Already Gutenberg or the munks/priests copied, but at that time it was books. Allright, we can stop the history lesson there.
I of course concur with you that the problem arises when someone makes it a business, a very profitable one, to live and earn off of someone else's property/work. It would be like free books outside the store and free cd's outside the concert and somehow the one giving them out would earn by having ads on his shirt.
And maybe the only way to stop it/prevent it would be to limit the right to free speech, and not allowing such websites at all. Get Google and Yahoo onboard to not list them or the content, that you as an author "registers" your new content with the Big G&Y and receives some kind of key. Then it will only be allowed to be played/listed/shown on sites withch have the autorization key. Maybe making it illegal to advertise on those stealing sites? It's already complicated to host them and not many host's will touch them. By continuing to chase them, the cost of moving or protecting themselves will eventually became too high to make it worth it. Harder bank regulations, not allowing banks to move/handle such incomes. More digital money, so it could be more and easily followed. Unfortunately the US are ages behind Europe in this. I mean, writing paychecks to workers, sending affiliate commissions as checks - it all seems like a big joke

. Haven't seen a check in Europe or Japan the last 10-12 years, but everytime I'm in the States - everywhere. Hopeless! And so much harder to track down than would be bank payments all in the digital world.
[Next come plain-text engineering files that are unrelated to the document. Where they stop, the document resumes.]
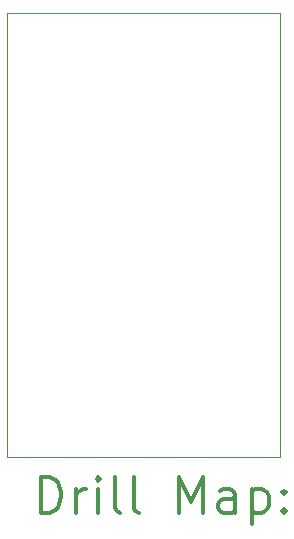
<source format=gbr>
%FSLAX45Y45*%
G04 Gerber Fmt 4.5, Leading zero omitted, Abs format (unit mm)*
G04 Created by KiCad (PCBNEW 5.1.12-84ad8e8a86~92~ubuntu20.04.1) date 2022-05-17 18:42:12*
%MOMM*%
%LPD*%
G01*
G04 APERTURE LIST*
%TA.AperFunction,Profile*%
%ADD10C,0.050000*%
%TD*%
%ADD11C,0.200000*%
%ADD12C,0.300000*%
G04 APERTURE END LIST*
D10*
X12776200Y-10896600D02*
X12776200Y-7137400D01*
X15087600Y-10896600D02*
X12776200Y-10896600D01*
X15087600Y-7137400D02*
X15087600Y-10896600D01*
X12776200Y-7137400D02*
X15087600Y-7137400D01*
D11*
D12*
X13060128Y-11364814D02*
X13060128Y-11064814D01*
X13131557Y-11064814D01*
X13174414Y-11079100D01*
X13202986Y-11107672D01*
X13217271Y-11136243D01*
X13231557Y-11193386D01*
X13231557Y-11236243D01*
X13217271Y-11293386D01*
X13202986Y-11321957D01*
X13174414Y-11350529D01*
X13131557Y-11364814D01*
X13060128Y-11364814D01*
X13360128Y-11364814D02*
X13360128Y-11164814D01*
X13360128Y-11221957D02*
X13374414Y-11193386D01*
X13388700Y-11179100D01*
X13417271Y-11164814D01*
X13445843Y-11164814D01*
X13545843Y-11364814D02*
X13545843Y-11164814D01*
X13545843Y-11064814D02*
X13531557Y-11079100D01*
X13545843Y-11093386D01*
X13560128Y-11079100D01*
X13545843Y-11064814D01*
X13545843Y-11093386D01*
X13731557Y-11364814D02*
X13702986Y-11350529D01*
X13688700Y-11321957D01*
X13688700Y-11064814D01*
X13888700Y-11364814D02*
X13860128Y-11350529D01*
X13845843Y-11321957D01*
X13845843Y-11064814D01*
X14231557Y-11364814D02*
X14231557Y-11064814D01*
X14331557Y-11279100D01*
X14431557Y-11064814D01*
X14431557Y-11364814D01*
X14702986Y-11364814D02*
X14702986Y-11207671D01*
X14688700Y-11179100D01*
X14660128Y-11164814D01*
X14602986Y-11164814D01*
X14574414Y-11179100D01*
X14702986Y-11350529D02*
X14674414Y-11364814D01*
X14602986Y-11364814D01*
X14574414Y-11350529D01*
X14560128Y-11321957D01*
X14560128Y-11293386D01*
X14574414Y-11264814D01*
X14602986Y-11250529D01*
X14674414Y-11250529D01*
X14702986Y-11236243D01*
X14845843Y-11164814D02*
X14845843Y-11464814D01*
X14845843Y-11179100D02*
X14874414Y-11164814D01*
X14931557Y-11164814D01*
X14960128Y-11179100D01*
X14974414Y-11193386D01*
X14988700Y-11221957D01*
X14988700Y-11307671D01*
X14974414Y-11336243D01*
X14960128Y-11350529D01*
X14931557Y-11364814D01*
X14874414Y-11364814D01*
X14845843Y-11350529D01*
X15117271Y-11336243D02*
X15131557Y-11350529D01*
X15117271Y-11364814D01*
X15102986Y-11350529D01*
X15117271Y-11336243D01*
X15117271Y-11364814D01*
X15117271Y-11179100D02*
X15131557Y-11193386D01*
X15117271Y-11207671D01*
X15102986Y-11193386D01*
X15117271Y-11179100D01*
X15117271Y-11207671D01*
M02*

</source>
Maybe this industry, which I'm not in full time just spare time, would need to come together and create some kind of union to work against this. Then questions comes to who to pay for it and how much? That's a different discussion, but as long as one guy sits over here having his own little empire and another over there with his little empire, it's very easy to use uerilla methods against both and take advantage of them not talking or being organized enough. For someone who sees the opportunity and is a little organized, they can even become larger than all those small empires here and there, and then by their sheer size be able to hire lawyers and techs to protect them, legally and technically.
Off to a meeting in an hour, gotta get ready. Good morning from Europe!